Had the heart of Vivaldi been less generous, he would now have distrusted the satisfaction, which the confessor assumed, and have discovered the contempt and malignity, that lurked behind the smile thus imperfectly masking his countenance. The confessor perceived his power, and the character of Vivaldi lay before him as a map. He saw, or fancied he saw every line and feature of its plan, and the relative proportions of every energy and weakness of its nature. He believed, also, he could turn the very virtues of this young man against himself, and he exulted, even while the smile of goodwill was yet upon his countenance, in anticipating the moment that should avenge him for the past outrage, and which, while Vivaldi was ingenuously lamenting it, he had apparently forgotten.
Schedoni was thus ruminating evil against Vivaldi, and Vivaldi was considering how he might possibly make Schedoni atonement for the affront he had offered him, when the Marchesa returned to the apartment; and perceived in the honest countenance of Vivaldi some symptoms of the agitation which had passed over it; his complexion was flushed, and his brow slightly contracted. The face of Schedoni told nothing but complacency, except that now and then when he looked at Vivaldi, it was with half-shut eyes, that indicated treachery, or, at least, cunning, trying to conceal exasperated pride.
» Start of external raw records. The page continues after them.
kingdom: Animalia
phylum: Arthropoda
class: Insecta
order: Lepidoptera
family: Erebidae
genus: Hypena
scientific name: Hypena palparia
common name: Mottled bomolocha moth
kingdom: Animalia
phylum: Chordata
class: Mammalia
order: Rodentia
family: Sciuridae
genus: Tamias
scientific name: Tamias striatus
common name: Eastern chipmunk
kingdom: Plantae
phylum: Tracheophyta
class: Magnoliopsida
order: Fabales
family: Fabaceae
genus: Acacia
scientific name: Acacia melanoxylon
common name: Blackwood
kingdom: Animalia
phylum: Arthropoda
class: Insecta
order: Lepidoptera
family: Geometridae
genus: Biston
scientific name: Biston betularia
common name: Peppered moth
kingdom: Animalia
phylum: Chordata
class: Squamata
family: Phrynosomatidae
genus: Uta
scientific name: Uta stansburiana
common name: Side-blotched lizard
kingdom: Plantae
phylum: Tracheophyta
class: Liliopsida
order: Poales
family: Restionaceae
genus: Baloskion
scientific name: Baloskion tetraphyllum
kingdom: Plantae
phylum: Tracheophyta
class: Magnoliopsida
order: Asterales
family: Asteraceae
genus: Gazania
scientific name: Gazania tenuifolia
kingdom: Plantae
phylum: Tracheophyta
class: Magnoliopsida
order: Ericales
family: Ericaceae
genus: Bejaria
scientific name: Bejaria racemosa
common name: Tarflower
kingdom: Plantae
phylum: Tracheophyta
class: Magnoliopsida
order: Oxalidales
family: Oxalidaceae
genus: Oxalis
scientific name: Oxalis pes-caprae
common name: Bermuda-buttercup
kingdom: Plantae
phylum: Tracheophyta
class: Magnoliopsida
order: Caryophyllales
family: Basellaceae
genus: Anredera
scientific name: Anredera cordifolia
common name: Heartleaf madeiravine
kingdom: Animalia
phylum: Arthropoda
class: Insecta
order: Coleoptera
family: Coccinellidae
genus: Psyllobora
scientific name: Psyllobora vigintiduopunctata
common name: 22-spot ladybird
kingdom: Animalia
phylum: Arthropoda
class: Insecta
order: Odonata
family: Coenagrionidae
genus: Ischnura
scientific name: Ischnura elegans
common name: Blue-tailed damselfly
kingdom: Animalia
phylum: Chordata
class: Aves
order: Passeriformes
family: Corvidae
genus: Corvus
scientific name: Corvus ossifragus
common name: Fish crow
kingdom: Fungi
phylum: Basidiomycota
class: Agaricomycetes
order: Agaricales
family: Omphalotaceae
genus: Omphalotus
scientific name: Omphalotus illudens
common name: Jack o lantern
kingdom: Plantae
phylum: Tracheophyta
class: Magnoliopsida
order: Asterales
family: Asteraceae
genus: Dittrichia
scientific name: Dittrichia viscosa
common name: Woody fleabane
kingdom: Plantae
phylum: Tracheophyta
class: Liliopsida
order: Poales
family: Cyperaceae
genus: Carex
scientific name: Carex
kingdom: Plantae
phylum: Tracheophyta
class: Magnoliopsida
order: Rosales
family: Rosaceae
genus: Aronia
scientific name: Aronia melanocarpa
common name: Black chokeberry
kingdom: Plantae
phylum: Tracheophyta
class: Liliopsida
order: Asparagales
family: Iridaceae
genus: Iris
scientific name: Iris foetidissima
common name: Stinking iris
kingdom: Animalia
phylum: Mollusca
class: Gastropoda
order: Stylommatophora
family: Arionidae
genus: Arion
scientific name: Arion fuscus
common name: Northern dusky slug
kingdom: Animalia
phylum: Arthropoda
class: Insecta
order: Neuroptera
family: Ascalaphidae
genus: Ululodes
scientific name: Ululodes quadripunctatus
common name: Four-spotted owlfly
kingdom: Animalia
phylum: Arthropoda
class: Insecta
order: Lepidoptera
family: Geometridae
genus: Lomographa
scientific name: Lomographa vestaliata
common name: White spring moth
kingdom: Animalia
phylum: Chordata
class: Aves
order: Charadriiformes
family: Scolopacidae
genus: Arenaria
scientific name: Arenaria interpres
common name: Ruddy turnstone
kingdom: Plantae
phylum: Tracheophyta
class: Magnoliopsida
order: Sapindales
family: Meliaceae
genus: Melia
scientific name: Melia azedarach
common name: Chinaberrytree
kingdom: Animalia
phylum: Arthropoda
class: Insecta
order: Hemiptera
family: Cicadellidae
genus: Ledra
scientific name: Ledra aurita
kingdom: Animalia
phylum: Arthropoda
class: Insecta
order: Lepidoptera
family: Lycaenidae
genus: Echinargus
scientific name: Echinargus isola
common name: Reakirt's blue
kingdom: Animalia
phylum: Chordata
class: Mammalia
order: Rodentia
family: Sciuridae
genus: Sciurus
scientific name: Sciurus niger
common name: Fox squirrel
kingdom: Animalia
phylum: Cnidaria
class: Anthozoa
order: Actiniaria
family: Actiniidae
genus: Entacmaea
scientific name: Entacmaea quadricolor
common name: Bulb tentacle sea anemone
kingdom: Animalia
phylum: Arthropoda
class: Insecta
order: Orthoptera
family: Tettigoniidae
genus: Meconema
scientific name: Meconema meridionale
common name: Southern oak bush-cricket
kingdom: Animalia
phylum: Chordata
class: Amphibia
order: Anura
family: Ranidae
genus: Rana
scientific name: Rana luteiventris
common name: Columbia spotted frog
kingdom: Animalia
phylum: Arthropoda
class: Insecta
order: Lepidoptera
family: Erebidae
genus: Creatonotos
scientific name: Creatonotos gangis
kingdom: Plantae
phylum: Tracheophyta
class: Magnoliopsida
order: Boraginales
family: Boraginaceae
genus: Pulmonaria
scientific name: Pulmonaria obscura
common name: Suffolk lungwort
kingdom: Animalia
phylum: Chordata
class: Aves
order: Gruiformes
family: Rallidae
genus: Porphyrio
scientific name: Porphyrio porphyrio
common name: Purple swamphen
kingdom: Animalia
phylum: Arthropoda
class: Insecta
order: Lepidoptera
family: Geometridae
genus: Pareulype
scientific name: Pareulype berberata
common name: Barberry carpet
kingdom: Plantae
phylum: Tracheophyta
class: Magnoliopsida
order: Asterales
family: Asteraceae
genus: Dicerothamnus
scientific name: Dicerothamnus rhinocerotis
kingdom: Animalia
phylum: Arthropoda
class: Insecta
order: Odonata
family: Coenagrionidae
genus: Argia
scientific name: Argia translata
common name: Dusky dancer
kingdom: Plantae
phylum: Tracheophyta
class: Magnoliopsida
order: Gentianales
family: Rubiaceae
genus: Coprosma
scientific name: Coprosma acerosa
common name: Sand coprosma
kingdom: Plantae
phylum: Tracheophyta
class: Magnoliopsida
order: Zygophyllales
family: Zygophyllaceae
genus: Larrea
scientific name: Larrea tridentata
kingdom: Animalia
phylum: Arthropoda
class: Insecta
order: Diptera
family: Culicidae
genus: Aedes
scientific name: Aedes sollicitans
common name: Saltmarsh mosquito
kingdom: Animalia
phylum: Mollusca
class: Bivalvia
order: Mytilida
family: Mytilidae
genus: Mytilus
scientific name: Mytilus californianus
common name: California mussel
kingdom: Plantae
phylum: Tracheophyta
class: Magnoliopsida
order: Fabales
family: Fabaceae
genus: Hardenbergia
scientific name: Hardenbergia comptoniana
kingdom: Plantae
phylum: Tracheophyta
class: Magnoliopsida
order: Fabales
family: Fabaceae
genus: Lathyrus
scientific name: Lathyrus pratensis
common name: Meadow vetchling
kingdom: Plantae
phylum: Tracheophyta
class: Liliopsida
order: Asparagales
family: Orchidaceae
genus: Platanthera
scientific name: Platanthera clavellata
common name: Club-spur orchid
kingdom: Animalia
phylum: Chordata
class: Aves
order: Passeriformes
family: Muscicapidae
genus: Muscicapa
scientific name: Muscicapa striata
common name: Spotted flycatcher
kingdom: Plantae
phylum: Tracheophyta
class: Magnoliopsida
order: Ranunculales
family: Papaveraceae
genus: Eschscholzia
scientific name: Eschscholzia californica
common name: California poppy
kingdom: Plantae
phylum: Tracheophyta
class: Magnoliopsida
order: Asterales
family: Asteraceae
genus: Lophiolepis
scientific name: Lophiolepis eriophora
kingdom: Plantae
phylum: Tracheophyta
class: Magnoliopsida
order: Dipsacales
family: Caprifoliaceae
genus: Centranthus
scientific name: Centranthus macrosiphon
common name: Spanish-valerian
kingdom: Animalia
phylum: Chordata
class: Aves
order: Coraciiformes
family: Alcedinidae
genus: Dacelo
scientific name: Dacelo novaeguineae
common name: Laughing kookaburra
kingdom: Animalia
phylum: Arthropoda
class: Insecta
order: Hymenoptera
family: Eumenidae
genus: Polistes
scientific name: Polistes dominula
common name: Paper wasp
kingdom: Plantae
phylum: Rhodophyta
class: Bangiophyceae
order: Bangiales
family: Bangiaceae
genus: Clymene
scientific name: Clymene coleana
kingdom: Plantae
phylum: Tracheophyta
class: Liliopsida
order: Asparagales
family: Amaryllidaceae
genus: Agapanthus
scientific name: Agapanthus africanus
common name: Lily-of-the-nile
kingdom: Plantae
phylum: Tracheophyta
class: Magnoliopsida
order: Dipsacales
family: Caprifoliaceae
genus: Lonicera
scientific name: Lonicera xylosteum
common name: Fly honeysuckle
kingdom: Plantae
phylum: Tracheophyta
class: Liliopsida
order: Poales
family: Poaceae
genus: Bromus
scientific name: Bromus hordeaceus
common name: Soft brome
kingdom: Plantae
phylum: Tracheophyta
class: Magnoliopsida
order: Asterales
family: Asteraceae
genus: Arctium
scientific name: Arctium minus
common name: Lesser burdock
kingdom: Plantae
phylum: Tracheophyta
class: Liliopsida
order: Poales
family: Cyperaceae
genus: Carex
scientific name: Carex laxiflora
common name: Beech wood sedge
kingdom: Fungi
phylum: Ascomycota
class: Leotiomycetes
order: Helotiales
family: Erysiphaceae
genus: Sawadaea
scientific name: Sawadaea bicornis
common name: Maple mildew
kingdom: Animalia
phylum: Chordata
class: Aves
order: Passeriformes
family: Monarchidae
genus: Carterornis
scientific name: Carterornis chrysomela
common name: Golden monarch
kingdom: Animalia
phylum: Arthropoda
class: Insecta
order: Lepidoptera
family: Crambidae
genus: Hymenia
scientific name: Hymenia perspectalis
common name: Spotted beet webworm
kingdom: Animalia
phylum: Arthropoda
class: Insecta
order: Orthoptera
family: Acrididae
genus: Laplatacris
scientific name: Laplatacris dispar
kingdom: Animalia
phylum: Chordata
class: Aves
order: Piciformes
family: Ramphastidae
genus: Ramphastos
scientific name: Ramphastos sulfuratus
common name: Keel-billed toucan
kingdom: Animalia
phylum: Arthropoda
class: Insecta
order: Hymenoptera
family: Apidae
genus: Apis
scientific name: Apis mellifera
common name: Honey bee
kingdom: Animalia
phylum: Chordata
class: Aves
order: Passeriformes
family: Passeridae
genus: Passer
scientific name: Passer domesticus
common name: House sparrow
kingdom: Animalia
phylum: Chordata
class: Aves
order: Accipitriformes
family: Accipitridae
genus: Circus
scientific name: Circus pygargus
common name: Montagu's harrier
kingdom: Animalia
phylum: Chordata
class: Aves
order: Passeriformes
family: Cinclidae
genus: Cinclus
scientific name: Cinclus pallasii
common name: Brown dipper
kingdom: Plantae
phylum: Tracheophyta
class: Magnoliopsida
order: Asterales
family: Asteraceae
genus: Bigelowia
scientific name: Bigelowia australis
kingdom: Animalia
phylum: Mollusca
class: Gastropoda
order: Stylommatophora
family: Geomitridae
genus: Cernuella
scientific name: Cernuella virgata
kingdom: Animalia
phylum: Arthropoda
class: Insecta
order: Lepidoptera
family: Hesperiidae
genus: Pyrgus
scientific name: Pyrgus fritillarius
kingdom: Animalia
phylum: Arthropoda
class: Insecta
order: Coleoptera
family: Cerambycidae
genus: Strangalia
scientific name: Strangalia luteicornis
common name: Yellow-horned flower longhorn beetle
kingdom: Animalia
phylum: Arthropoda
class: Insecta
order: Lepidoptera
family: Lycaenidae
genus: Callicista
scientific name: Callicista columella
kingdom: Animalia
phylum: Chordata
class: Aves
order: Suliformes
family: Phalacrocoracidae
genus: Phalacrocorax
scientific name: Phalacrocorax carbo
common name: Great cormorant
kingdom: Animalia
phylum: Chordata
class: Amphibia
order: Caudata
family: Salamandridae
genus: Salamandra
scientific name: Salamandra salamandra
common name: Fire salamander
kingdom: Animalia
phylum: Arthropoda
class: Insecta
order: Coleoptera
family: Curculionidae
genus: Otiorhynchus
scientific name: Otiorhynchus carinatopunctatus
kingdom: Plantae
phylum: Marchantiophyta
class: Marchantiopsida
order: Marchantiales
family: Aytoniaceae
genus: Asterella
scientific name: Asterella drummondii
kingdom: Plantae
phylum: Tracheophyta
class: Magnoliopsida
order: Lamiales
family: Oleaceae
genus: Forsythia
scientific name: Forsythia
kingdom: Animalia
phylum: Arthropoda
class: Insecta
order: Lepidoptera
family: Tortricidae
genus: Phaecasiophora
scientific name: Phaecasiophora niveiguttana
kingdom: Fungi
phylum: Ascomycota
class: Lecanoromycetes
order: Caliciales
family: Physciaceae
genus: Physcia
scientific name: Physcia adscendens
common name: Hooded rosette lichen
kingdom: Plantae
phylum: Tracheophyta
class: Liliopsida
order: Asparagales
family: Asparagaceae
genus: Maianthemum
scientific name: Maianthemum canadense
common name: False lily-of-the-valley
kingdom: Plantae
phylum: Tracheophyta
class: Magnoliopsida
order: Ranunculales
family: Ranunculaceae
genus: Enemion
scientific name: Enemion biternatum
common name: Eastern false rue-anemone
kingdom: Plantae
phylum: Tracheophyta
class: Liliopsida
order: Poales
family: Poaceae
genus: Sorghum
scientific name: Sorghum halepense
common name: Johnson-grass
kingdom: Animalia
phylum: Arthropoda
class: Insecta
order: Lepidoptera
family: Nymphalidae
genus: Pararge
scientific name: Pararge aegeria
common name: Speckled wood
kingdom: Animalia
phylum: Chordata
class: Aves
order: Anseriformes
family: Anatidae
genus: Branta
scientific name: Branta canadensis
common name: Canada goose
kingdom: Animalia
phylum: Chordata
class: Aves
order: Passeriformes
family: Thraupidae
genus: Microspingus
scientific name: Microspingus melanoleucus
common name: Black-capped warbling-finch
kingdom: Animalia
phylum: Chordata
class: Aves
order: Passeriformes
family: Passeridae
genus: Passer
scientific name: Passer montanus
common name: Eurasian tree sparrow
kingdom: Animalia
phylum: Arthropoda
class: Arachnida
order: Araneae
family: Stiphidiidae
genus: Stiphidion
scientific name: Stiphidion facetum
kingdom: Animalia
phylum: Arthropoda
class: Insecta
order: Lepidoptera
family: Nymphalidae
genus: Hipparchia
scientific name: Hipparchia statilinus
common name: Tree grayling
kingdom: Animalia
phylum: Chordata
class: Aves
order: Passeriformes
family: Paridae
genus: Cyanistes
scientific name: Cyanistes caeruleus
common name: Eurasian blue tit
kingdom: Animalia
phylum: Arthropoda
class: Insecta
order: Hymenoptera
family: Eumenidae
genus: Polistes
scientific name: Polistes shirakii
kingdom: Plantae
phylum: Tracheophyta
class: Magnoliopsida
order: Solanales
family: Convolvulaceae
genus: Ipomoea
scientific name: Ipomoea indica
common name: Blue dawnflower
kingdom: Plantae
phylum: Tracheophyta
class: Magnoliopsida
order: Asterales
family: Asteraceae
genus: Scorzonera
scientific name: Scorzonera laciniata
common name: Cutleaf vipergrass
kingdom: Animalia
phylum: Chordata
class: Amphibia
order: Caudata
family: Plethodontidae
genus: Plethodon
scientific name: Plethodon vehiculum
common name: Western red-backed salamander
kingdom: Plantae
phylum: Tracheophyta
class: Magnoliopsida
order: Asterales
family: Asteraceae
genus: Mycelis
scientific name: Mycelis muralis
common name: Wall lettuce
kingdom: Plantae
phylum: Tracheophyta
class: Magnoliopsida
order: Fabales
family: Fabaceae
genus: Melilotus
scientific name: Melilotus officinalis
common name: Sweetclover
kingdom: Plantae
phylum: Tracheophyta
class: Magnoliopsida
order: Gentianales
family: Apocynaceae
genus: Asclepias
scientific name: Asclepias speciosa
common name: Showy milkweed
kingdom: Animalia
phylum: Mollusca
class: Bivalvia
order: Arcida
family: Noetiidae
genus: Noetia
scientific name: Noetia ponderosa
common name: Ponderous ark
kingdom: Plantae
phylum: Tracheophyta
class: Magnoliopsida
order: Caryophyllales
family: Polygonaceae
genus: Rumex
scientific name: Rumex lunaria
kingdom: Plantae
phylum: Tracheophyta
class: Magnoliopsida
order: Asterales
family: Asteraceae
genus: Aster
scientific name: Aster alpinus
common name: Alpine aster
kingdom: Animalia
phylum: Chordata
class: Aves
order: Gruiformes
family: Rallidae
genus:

The Marchesa, with displeasure directed against her son, enquired the reason of his emotion; but he, stung with consciousness of his conduct towards the monk, could neither endure to explain it, or to remain in her presence, and saying that he would confide his honour to the discretion of the holy father, who would speak only too favourably of his fault, he abruptly left the room.
When he had departed, Schedoni gave, with seeming reluctance, the explanation which the Marchesa required, but was cautious not to speak too favourably of Vivaldi’s conduct, which, on the contrary, he represented as much more insulting than it really was; and, while he aggravated the offensive part of it, he suppressed all mention of the candour and self-reproach, which had followed the charge. Yet this he managed so artfully that he appeared to extenuate Vivaldi’s errors, to lament the hastiness of his temper, and to plead for a forgiveness from his irritated mother. “He is very young,” added the monk, when he perceived that he had sufficiently exasperated the Marchesa against her son; “he is very young, and youth is warm in its passions and precipitate in its judgments. He was, besides, jealous, no doubt, of the friendship, with which you are pleased to honour me; and it is natural that a son should be jealous of the attention of such a mother.”
“You are too good, father,” said the Marchesa; her resentment encreasing towards Vivaldi in proportion as Schedoni displayed his artificial candour and meekness.